I had suggested to Eileen, leading a group of Open College of the Arts students in Paris, that I might offer an Atget walk; “Amano’s Atget Amble” was how I branded it, with the idea to visit places that Atget had featured in his photographs. One can still find them looking pretty much the same though on other occasions, development has taken over and there is little in the way of recognition between the two scenes, past and present.
Eileen agreed and I decided that Montmatre would be the best place to do this though I had not at that point found any of the locations and wondered if I would be actually able to locate more than a couple. However, Atget seems to have chosen fairly obvious locations to photograph and to my surprise I was able to find all five Montmatre locations that appear in Bernice Abbott’s collection of his photographs entitled, “ATGET: Photographer of Paris“, that was published as a photobook in 1930.
We started the walk in the early evening by which time the multitude of tourists that flock there during the day had gone and we were able to move through the streets without obstruction. It was a slow but steady climb along from the Place de Clichy and then up the hill near from the Blanche Metro.
We met Rue Lepic and soon after Moulin de la Galette after which we arrived at the first Atget location,the place where he photographed a travelling salesman. This photograph seems slightly out of place with many other Atget photographs because normaly he did not do these kind of portrait location photographs. Interestingly however, Atget’s father whom Atget never really knew since he was orphaned when young, was like the man in this photograph, a door to door salesman. This location might have been difficult if not impossibe to find but for a couple of ornate flowerpots on the columns of a house in the background of Atget’s photograph; they correspond exactly to the ones that still exist today though are there are obscured from Atget’s view owing to overhanging vegetation. The street has changed in character as one might expect and some building on the left of Atget’s image have gone.
Atget however seems to have had a more documentary approach to his work and went for a view that encompassed all of the Place du Tertre without the distraction of the Sacre-Coeur in the background; one wonders where he might presently place his camera as a water tower built in the 1930’s now looms in the background.
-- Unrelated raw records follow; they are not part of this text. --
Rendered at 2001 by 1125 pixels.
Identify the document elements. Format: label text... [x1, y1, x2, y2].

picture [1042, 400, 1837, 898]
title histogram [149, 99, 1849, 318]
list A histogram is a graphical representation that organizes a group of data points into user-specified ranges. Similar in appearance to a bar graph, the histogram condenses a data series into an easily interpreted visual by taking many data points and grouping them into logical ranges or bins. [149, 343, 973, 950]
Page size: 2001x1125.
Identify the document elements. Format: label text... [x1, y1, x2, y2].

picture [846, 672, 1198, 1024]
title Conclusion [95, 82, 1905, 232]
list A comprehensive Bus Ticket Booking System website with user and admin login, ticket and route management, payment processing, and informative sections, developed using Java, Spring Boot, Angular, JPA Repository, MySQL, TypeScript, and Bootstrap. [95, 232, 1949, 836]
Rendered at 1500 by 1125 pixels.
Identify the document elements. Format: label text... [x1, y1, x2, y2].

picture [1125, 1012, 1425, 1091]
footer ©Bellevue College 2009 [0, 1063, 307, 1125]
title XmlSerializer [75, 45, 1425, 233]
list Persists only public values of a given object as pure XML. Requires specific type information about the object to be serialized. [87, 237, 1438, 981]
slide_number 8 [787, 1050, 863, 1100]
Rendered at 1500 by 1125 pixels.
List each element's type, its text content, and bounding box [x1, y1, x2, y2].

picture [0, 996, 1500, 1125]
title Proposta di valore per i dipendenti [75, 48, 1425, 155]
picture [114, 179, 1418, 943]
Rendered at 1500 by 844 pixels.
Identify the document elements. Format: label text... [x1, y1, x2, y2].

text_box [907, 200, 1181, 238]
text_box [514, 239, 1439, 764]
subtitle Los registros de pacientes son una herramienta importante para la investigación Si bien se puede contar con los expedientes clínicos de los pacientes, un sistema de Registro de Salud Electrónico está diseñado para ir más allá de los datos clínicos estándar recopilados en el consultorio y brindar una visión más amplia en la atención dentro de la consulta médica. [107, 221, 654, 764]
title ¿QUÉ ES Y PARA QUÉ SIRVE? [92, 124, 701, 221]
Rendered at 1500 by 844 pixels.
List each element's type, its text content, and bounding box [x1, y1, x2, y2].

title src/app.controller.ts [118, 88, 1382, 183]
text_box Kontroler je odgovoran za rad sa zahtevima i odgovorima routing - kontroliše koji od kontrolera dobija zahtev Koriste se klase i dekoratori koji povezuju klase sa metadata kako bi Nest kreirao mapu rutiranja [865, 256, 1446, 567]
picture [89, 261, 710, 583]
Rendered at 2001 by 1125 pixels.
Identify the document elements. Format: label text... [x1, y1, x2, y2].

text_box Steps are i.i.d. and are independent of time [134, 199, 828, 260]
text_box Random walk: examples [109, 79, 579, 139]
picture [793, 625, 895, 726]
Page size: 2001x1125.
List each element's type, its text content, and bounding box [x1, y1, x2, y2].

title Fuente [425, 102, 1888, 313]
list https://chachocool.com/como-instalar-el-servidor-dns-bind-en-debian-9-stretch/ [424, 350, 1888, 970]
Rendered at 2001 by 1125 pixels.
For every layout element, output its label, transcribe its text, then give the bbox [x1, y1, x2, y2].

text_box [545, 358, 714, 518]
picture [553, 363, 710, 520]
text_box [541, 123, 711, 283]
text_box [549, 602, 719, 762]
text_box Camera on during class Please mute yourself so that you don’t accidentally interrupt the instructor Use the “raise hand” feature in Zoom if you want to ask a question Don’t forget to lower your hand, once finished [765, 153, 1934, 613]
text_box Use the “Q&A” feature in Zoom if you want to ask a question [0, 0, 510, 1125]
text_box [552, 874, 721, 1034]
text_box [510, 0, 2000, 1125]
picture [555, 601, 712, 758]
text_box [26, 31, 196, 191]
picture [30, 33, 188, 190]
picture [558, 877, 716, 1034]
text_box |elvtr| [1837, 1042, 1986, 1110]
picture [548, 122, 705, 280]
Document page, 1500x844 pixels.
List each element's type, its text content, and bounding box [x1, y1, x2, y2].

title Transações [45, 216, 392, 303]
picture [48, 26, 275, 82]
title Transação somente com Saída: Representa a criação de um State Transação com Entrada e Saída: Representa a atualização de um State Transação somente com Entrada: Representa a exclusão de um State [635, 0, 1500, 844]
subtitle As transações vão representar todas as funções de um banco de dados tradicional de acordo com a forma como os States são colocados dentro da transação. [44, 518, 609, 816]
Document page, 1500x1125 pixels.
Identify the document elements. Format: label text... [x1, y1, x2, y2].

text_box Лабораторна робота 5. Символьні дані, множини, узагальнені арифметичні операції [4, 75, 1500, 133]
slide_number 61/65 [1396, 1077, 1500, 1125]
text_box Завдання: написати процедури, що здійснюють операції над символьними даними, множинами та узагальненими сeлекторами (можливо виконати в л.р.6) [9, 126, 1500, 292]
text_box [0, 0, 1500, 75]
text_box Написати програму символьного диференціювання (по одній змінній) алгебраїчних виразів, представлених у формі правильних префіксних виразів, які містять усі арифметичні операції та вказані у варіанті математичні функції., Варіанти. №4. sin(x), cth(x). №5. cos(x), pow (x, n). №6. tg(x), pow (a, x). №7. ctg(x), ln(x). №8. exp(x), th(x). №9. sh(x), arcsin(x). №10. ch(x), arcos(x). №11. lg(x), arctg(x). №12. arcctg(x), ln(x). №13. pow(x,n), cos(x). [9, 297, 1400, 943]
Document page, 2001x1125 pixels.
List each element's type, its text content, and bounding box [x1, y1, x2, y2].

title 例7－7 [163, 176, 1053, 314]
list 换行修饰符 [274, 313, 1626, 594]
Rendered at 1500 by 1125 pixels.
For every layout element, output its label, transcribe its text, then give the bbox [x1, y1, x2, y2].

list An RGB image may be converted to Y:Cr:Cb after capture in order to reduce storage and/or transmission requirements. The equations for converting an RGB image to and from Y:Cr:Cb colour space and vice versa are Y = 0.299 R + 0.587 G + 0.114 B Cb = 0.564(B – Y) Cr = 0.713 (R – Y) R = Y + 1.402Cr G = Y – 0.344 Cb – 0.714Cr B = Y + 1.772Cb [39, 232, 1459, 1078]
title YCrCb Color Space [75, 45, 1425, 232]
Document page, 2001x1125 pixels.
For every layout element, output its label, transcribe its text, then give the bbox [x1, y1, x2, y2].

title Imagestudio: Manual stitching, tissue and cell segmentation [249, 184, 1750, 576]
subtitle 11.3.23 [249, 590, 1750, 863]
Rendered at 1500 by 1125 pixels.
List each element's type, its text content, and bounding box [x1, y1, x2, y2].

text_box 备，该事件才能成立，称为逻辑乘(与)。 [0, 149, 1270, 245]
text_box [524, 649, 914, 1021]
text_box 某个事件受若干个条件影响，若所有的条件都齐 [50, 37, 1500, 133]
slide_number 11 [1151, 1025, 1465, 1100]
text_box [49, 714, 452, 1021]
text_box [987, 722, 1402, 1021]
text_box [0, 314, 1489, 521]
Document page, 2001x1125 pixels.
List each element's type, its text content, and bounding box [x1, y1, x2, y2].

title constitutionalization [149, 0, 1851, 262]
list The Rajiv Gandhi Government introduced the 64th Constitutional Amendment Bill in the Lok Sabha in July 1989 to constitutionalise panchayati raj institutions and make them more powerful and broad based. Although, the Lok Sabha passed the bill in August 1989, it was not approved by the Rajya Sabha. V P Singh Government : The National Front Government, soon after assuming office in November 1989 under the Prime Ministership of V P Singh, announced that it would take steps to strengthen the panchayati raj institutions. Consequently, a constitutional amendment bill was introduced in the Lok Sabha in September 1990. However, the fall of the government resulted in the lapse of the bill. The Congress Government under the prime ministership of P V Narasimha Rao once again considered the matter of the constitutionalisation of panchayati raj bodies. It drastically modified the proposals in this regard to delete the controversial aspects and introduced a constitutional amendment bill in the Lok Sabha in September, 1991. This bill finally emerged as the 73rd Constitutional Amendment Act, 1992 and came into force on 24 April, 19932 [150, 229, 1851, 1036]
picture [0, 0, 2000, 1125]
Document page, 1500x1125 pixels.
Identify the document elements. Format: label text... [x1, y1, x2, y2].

Of course, with the Place du Tertre becoming part of the tourist magnet that is Montmatre, Atget would find it hard to erect his tripod anywhere let alone frame a view of this ancient square presently festooned with the marquees of restaurants to say nothing of artisans lining the pavements and forbidding one to photograph either them or their art work.
Our next stop was beyond the Place du Tertre where the water tower now stands, a colossus rising out of the Square Claude Charpentier. This area was redeveloped between the wars and so little chance of seeing the house that Atget photographed which in his time was looking dilapidated; perhaps this was the reason he made the picture since he knew the area would soon change. We were able to see where this building once stood as Atget noted it down on the original gelatin as 18, Rue de Mont Cenis; at number 18 nowadays, there is a 5 storey building on the front of which is some writing informing us that the building was erected in 1927.